Clinton: Hinweise auf Absetzbewegung
Die USA wollen den Druck auf Al-Gaddafi erhöhen, die Macht abzugeben, indem sie in den kommenden Tagen einen Sondergesandten mit „einer sehr klaren Botschaft“ nach Tripolis schicken, sagte Außenministerin Hillary Clinton am Sonntag dem TV-Sender NBC. Es sei möglich, dass sich Gefolgsleute Al-Gaddafis, aber auch das Militär gegen den autokratischen Herrscher wenden würden, sagte US-Außenministerin Clinton. Es gebe zahlreiche Hinweise, dass Menschen aus seinem Umfeld die Hand nach der internationalen Gemeinschaft ausstreckten.
US-Verteidigungsminister Robert Gates betonte, die Möglichkeit, dass das Regime zusammenbreche, dürfe nicht unterschätzt werden. Nachdem die NATO angekündigt hat, das komplette Kommando über den internationalen Militäreinsatz in Libyen zu übernehmen, wollen die USA ihre militärische Rolle zurückfahren.
Sorge wegen Massenflucht
Gates und Clinton traten am Sonntag in verschiedenen US-Talkshows auf, um den Einsatz vor der kriegsmüden US-Bevölkerung zu rechtfertigen. Am Montagabend will sich Obama öffentlich äußern. Gates begründete den Einsatz im Sender ABC unter anderem damit, dass es eine Massenflucht von Flüchtlingen nach Tunesien und Ägypten hätte geben können, was beide Länder destabilisiert und die Entwicklungen nach den Revolutionen dort gefährdet hätte. Clinton sagte, die Kritiker des Einsatzes müssten sich fragen, wie die Dinge jetzt lägen, wenn die USA nicht eingeschritten wären.

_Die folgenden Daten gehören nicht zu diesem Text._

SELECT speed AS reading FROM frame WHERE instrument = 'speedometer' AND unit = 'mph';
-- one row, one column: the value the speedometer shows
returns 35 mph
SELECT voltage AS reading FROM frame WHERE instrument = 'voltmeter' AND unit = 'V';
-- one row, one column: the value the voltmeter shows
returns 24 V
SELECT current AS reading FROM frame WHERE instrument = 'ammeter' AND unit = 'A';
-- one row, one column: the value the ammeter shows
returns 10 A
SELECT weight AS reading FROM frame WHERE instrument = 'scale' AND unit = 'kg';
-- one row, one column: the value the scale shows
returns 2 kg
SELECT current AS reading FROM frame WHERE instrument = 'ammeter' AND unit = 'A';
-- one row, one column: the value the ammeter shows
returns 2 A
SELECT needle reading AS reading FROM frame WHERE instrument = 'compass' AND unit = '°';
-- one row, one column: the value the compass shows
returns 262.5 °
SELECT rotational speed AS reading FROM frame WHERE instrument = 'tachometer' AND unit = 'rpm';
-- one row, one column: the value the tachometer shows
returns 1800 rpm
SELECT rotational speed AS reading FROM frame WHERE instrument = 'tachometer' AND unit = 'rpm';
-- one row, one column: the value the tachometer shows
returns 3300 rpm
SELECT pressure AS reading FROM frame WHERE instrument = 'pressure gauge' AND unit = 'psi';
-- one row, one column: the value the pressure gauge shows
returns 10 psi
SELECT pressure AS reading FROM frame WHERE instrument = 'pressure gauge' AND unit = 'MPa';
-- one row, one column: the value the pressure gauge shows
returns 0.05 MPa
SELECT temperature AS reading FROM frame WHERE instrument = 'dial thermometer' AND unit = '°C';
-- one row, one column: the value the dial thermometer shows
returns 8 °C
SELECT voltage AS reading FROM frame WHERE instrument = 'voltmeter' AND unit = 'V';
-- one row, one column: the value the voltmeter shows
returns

Die USA flogen bisher die meisten Einsätze in Libyen. Nach Pentagon-Angaben wurden allein zwischen Samstagabend und Sonntagnachmittag von 167 Lufteinsätzen 97 von der US-Luftwaffe ausgeführt. Die USA, Frankreich und Großbritannien fliegen seit mehr als einer Woche Luftangriffe gegen Libyen. Vor allem Washington hatte sich für eine schnelle Kommandoübernahme durch die NATO ausgesprochen.
„Keine Abstimmung mit Rebellen“
Angesichts des weiteren Vorrückens der Rebellen in von Al-Gaddafi-Truppen kontrollierte Städte sagte ein ranghoher US-Beamter am Sonntag, es gebe keine Abstimmung der internationalen Truppen mit den Aufständischen. Es gehe nicht um die Rebellen, sondern darum, Zivilisten und von Zivilisten besiedelte Gebiete vor Angriffen zu schützen. Die Luftangriffe auf Tripolis und Sirte ließen Vorwürfe laut werden, das Bündnis gehe damit über die Vorgaben der UNO-Resolution 1.973 hinaus, die die nötigen Maßnahmen zum Schutz der libyschen Zivilbevölkerung erlaubt.